# Peeling eggs.



## CharlieD (Nov 4, 2007)

This subject has been discussed here at length before, but on Friday I decided to try and prove my self either right or wrong. I and up being right.  I have suggested in the past to make a tiny crack in the wider part of the egg. That is what I did. I took same pots, the eggs from the same dozen, 5 cracked ones and 5 whole ones in each pot put same amount of water set on same size burners and cooked them for the same time. Run them cold water and tried to peel them. The eggs with little cracks peeled super easy, unlike their whole brothers or maybe sisters. So, for all those who have hard time peeling eggs just fallow the above procedure and you’ll be fine.


----------



## Andy M. (Nov 4, 2007)

Charlie, I use a push pin to punch a small hole in the wider end of each egg.


----------



## Katie H (Nov 4, 2007)

I have  an electric egg cooker that has a "poker" that puts a hole in the large end of the eggs before they are cooked.  I never have a problem peeling even the freshest of eggs.   It was a thrift store find at $1 and hard cooks 8 eggs perfectly.  It also poaches 4 beautifully and soft-boils as well.  Love my little egg "R2-D2" as we call it.


----------



## jpmcgrew (Nov 4, 2007)

CharlieD said:


> This subject has been discussed here at length before, but on Friday I decided to try and prove my self either right or wrong. I and up being right. I have suggested in the past to make a tiny crack in the wider part of the egg. That is what I did. I took same pots, the eggs from the same dozen, 5 cracked ones and 5 whole ones in each pot put same amount of water set on same size burners and cooked them for the same time. Run them cold water and tried to peel them. The eggs with little cracks peeled super easy, unlike their whole brothers or maybe sisters. So, for all those who have hard time peeling eggs just fallow the above procedure and you’ll be fine.

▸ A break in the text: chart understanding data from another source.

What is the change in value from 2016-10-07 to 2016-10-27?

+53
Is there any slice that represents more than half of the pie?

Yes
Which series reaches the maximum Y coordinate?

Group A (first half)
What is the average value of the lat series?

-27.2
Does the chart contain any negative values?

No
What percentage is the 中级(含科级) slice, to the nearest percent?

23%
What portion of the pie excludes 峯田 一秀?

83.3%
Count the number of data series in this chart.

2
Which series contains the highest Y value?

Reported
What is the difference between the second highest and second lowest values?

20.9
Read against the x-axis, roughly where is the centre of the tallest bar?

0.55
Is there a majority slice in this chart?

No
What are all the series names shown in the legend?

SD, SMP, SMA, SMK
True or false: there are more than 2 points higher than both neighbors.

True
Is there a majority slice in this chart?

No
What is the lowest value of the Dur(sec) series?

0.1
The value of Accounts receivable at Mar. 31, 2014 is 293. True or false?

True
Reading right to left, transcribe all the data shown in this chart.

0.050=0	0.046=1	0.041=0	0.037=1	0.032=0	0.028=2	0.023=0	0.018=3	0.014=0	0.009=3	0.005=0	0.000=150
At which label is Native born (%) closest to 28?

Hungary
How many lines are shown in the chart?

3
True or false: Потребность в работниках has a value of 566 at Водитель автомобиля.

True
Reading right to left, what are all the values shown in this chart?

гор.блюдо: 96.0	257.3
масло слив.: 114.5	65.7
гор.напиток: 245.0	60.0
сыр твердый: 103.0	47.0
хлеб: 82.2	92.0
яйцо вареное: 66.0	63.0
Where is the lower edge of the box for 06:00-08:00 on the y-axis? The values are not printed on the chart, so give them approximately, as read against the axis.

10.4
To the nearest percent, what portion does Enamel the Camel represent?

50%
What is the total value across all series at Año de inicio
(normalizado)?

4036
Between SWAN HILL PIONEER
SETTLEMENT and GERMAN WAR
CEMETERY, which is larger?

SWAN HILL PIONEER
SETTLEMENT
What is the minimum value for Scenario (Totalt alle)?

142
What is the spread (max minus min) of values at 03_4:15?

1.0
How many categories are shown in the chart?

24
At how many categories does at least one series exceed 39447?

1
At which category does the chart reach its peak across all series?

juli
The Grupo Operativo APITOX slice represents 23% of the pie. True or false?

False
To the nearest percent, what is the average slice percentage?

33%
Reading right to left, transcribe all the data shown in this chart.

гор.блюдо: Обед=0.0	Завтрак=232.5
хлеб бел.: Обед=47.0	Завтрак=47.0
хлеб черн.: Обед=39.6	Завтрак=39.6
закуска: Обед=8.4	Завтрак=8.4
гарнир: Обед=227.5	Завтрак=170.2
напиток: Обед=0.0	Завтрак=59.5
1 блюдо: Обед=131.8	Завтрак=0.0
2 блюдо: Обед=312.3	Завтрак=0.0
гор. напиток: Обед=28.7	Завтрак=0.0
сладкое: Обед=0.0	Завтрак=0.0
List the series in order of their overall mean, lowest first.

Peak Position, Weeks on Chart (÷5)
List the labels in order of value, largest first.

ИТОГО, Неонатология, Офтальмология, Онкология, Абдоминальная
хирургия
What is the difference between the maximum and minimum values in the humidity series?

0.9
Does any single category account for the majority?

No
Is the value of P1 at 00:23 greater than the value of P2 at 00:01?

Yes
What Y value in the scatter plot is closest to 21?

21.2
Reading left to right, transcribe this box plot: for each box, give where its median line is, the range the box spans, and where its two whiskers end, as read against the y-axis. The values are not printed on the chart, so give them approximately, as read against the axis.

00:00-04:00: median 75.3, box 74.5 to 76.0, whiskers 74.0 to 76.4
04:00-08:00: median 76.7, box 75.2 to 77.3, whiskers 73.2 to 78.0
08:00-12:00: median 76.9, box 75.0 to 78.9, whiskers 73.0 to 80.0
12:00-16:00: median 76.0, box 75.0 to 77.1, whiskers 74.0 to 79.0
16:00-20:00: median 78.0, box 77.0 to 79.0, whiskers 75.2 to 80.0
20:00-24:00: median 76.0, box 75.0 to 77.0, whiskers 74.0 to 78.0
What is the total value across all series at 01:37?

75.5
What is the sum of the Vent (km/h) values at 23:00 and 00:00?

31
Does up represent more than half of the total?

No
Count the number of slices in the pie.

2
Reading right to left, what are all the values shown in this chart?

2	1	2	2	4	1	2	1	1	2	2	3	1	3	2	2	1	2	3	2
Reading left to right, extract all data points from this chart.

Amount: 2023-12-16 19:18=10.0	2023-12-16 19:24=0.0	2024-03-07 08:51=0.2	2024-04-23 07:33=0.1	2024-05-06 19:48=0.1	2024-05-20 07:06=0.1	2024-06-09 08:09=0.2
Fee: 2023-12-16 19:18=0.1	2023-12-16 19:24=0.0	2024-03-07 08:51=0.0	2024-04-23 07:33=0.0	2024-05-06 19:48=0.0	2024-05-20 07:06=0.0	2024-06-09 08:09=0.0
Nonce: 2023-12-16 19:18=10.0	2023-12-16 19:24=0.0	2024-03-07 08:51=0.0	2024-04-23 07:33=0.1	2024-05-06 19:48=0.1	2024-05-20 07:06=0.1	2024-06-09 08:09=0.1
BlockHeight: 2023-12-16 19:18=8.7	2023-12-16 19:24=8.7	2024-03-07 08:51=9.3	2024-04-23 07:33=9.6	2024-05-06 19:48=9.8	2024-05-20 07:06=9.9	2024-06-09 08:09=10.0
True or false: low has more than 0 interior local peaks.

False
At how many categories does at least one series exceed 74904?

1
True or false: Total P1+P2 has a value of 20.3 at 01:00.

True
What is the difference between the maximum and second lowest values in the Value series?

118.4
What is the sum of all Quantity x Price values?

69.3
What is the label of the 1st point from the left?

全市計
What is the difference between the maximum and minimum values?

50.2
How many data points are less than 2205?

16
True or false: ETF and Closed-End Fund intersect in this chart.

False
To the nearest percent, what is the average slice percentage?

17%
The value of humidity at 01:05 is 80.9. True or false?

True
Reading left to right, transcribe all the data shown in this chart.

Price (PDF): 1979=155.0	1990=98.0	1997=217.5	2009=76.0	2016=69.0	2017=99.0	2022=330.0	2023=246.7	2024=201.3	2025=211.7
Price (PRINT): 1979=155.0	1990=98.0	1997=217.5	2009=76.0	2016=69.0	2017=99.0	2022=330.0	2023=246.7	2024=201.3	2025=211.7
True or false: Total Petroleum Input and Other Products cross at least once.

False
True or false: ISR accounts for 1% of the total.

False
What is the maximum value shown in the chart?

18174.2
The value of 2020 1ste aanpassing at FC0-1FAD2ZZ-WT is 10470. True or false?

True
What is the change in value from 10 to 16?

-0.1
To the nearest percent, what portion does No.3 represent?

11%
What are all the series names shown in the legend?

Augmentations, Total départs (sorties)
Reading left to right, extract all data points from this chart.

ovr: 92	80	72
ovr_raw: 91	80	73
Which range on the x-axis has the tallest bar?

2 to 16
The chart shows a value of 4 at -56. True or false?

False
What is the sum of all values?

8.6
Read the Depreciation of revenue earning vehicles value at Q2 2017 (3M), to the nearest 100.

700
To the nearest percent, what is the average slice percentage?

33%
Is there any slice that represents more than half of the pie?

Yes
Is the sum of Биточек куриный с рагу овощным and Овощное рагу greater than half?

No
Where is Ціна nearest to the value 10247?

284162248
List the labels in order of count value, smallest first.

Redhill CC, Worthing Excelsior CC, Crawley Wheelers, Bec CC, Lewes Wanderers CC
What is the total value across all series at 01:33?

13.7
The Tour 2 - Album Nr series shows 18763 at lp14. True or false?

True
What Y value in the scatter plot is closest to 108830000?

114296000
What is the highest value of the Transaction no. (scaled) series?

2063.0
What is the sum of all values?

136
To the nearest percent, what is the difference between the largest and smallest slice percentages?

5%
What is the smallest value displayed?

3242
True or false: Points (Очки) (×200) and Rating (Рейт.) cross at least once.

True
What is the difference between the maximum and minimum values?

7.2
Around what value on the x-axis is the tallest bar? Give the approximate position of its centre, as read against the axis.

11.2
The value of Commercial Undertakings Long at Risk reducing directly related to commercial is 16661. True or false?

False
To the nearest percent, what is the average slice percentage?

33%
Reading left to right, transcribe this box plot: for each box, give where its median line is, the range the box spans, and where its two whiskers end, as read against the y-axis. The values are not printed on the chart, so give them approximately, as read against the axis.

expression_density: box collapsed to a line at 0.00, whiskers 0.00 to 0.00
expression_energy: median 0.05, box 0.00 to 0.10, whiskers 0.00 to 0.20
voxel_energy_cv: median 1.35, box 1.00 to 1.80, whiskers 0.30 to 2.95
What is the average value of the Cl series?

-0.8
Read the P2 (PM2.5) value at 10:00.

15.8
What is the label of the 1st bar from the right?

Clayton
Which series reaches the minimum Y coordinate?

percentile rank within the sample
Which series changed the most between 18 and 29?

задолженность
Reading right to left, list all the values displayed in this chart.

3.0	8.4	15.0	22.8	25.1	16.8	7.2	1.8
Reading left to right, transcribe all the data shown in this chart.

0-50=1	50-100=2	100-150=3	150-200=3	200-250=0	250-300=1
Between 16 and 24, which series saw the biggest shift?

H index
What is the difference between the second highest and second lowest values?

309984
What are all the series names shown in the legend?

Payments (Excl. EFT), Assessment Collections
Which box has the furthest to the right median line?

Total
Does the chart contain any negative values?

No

How exactly do you make the little cracks?


----------



## CharlieD (Nov 5, 2007)

I simply lightly hit the corner of the counter, or any other hard surfaces.


----------



## Loprraine (Nov 5, 2007)

Andy M. said:


> Charlie, I use a push pin to punch a small hole in the wider end of each egg.


 
I use a hat pin.


----------



## David Cottrell (Nov 5, 2007)

Charlie, thank you for bringing this up! I make a mess out of peeling eggs and I do appreciate you bringing it up and all the respnses. I must practice this before I need to do it for real.


----------



## CharlieD (Nov 5, 2007)

Nothing to worry about, I mean the practice, if the crack you made is too big just add a bunch of salt to water, the more the better, well couple of table spoons will be good. If egg starts to leak out it will curdle when it hits salty water.


----------



## jpmcgrew (Nov 5, 2007)

Charlie did you boil til done or do you bring to boil turn off gas and cover til done?


----------



## bandonjan (Nov 5, 2007)

Sounds like a good thing to try. I always peel my hardboiled
eggs under running water. Once it gets under the membrane
between the shell and the white part, it slips off. Will try the
pinhole. Thanks for the tip.


----------



## Rock LaRue (Nov 5, 2007)

Honestly, peeling eggs isn't that hard.  Takes me a few seconds.  I guess I just have special eggs or special fingers.


----------



## CharlieD (Nov 6, 2007)

I boil for about 5-10 minutes. Mostly because I forget, ot too busy with something else going on.

And yes peeling eggs is not a problem, but there have been questions posted here by somebody who had problem doing that "easy" task, hence this thread is here.


----------